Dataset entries
=== Begin Enclosure ===
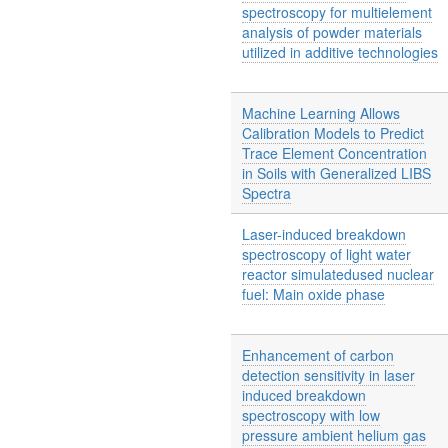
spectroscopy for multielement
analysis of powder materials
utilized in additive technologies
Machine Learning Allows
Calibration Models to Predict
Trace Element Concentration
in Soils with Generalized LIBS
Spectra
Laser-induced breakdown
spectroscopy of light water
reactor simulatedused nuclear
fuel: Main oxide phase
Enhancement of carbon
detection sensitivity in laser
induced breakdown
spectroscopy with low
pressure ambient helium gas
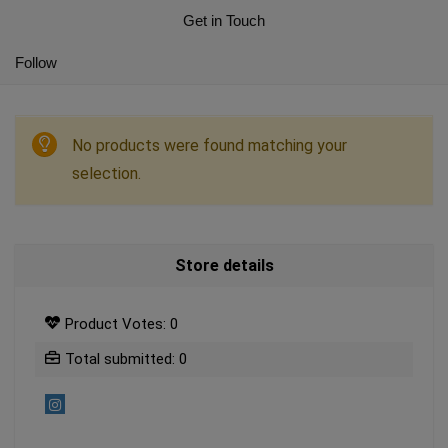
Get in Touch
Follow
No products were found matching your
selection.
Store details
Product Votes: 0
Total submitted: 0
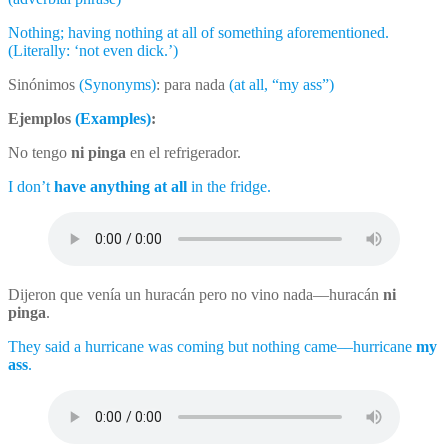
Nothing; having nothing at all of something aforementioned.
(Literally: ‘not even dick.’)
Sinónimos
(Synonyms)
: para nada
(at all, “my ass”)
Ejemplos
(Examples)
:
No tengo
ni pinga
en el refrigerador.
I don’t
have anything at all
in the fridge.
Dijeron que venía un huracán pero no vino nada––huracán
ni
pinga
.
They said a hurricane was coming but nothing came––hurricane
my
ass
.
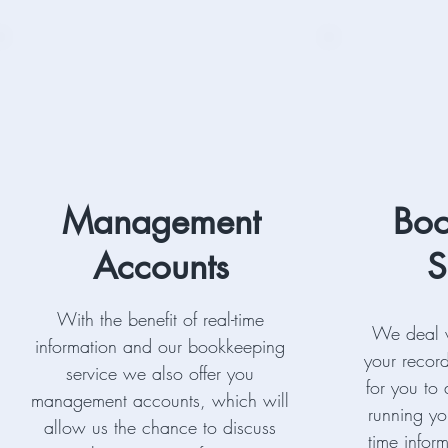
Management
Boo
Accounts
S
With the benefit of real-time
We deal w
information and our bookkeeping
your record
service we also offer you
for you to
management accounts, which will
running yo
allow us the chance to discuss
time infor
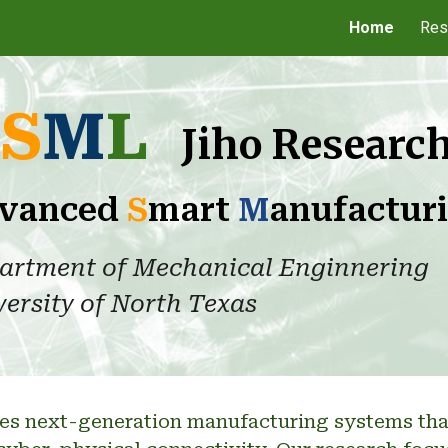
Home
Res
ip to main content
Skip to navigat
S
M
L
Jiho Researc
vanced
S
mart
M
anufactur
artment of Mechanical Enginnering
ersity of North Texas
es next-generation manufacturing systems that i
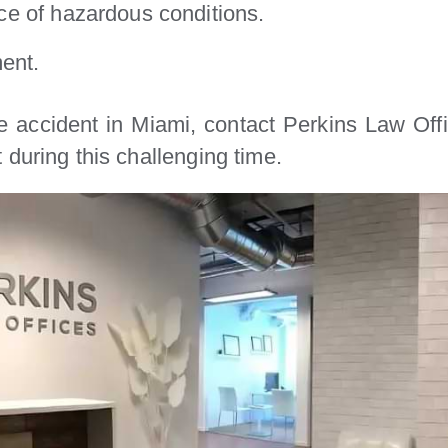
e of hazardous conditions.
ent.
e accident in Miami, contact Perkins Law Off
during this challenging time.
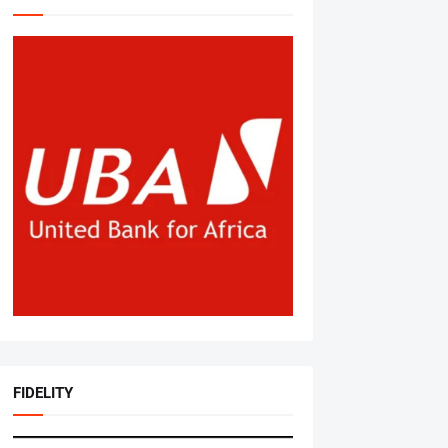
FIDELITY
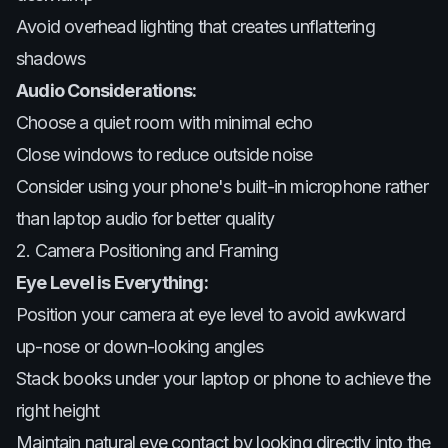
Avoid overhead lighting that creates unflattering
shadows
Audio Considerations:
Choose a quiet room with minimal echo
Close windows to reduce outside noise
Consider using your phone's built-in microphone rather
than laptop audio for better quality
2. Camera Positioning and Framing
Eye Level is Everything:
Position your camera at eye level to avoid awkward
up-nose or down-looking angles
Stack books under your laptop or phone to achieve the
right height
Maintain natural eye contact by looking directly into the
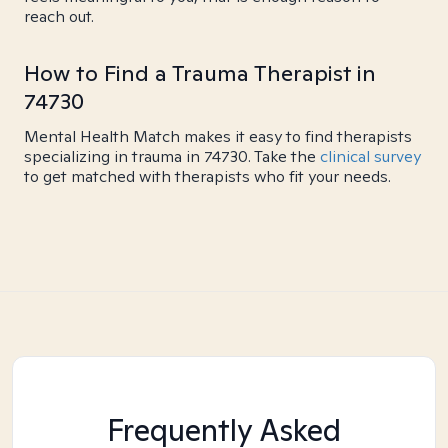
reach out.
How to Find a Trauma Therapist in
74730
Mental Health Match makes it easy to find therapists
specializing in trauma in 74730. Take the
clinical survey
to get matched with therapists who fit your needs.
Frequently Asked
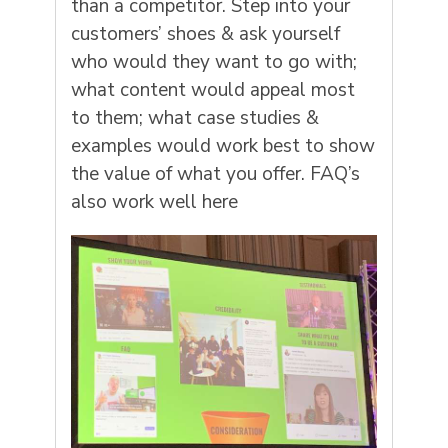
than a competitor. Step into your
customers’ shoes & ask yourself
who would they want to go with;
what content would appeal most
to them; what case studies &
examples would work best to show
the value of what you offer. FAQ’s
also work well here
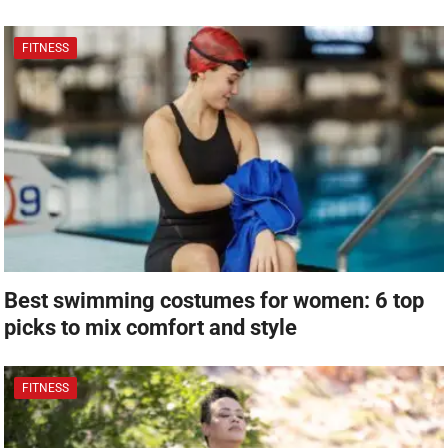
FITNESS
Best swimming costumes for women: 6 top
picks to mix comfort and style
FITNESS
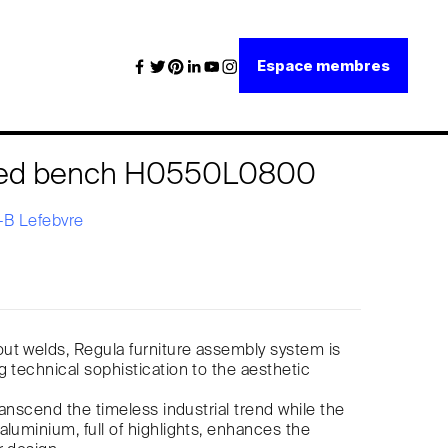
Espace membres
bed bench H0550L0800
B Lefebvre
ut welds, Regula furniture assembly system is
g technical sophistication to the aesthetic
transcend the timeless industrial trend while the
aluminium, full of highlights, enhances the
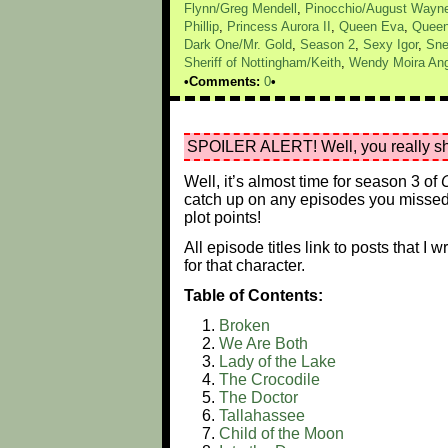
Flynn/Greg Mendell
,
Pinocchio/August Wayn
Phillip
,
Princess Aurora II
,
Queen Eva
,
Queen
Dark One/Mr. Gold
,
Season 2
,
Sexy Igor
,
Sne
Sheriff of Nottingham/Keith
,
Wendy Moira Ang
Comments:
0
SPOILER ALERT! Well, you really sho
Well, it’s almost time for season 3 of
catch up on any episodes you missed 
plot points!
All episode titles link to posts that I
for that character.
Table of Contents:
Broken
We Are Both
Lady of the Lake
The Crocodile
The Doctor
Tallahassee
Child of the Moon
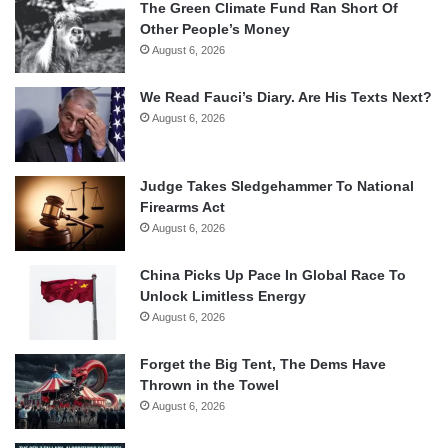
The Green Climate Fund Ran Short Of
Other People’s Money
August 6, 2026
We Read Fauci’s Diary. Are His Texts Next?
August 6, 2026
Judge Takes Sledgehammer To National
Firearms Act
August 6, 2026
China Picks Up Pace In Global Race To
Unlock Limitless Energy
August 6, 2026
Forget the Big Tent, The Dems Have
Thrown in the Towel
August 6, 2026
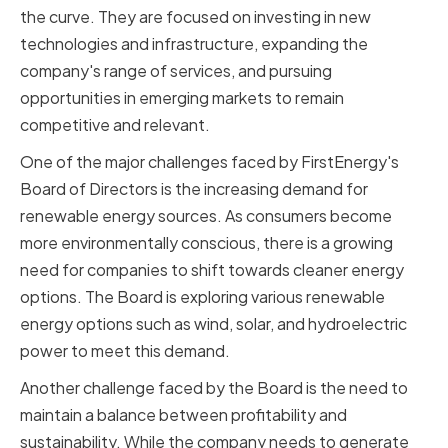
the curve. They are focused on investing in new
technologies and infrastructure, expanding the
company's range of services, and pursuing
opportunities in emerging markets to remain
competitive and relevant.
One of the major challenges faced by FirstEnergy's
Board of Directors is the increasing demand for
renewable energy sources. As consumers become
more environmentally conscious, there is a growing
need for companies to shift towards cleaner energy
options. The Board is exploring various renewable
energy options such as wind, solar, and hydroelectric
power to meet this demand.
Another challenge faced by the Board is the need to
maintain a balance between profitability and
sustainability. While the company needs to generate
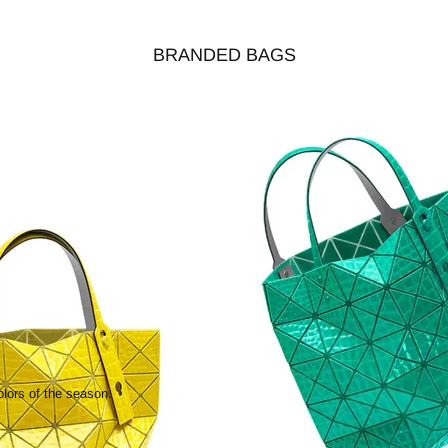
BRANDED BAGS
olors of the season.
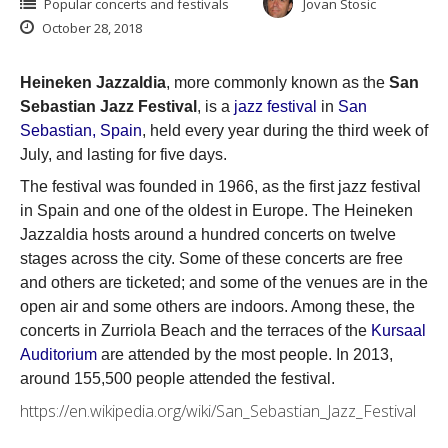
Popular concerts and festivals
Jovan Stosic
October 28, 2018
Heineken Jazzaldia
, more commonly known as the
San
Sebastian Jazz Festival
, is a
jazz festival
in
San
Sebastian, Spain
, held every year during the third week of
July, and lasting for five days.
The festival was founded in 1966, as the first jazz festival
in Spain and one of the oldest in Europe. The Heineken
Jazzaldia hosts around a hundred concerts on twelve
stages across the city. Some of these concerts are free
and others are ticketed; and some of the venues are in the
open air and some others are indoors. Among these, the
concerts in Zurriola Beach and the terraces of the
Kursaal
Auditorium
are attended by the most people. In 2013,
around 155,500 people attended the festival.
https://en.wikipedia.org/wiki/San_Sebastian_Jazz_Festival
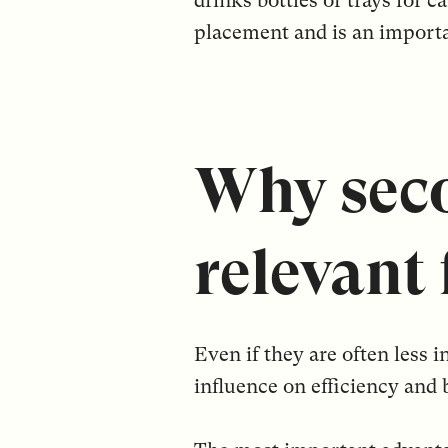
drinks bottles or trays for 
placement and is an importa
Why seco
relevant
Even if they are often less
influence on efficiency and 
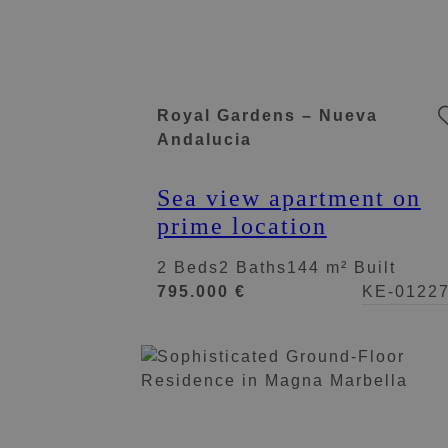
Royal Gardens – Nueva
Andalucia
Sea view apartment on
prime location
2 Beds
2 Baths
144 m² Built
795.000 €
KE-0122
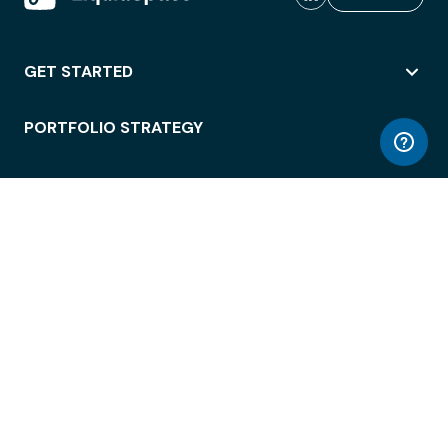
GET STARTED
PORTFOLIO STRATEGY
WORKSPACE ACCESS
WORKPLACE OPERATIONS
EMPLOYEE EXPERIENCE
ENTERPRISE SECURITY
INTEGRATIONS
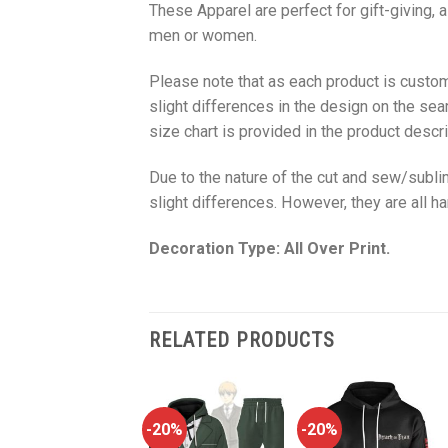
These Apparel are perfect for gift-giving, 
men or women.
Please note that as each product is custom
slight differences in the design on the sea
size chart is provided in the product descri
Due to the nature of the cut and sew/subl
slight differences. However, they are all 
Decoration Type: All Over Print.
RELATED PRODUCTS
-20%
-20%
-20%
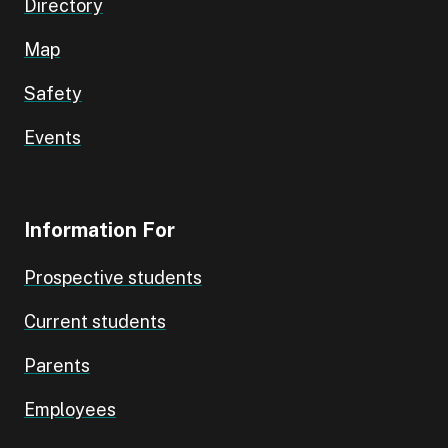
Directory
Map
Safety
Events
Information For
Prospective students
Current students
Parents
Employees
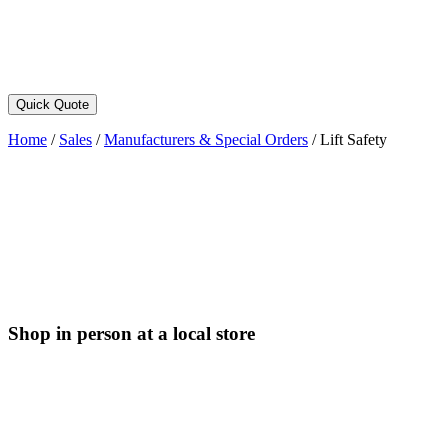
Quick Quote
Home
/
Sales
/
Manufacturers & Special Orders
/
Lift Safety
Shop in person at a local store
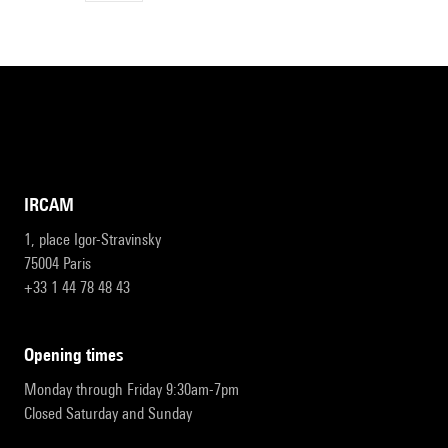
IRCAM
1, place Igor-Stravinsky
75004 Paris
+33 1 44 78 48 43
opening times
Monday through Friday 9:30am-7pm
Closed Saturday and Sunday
=== End Enclosure ===
*How to complete this task*
In the data above, find the line containing "prime location" and the line containing "Please note that as each product is custom". Copy exactly the stretch from the first through the second, both included, leaving out any picture.

*The answer*
prime location
2 Beds
2 Baths
144 m² Built
795.000 €
KE-0122
GET STARTED
PORTFOLIO STRATEGY
WORKSPACE ACCESS
WORKPLACE OPERATIONS
EMPLOYEE EXPERIENCE
ENTERPRISE SECURITY
INTEGRATIONS
These Apparel are perfect for gift-giving, 
men or women.
Please note that as each product is custom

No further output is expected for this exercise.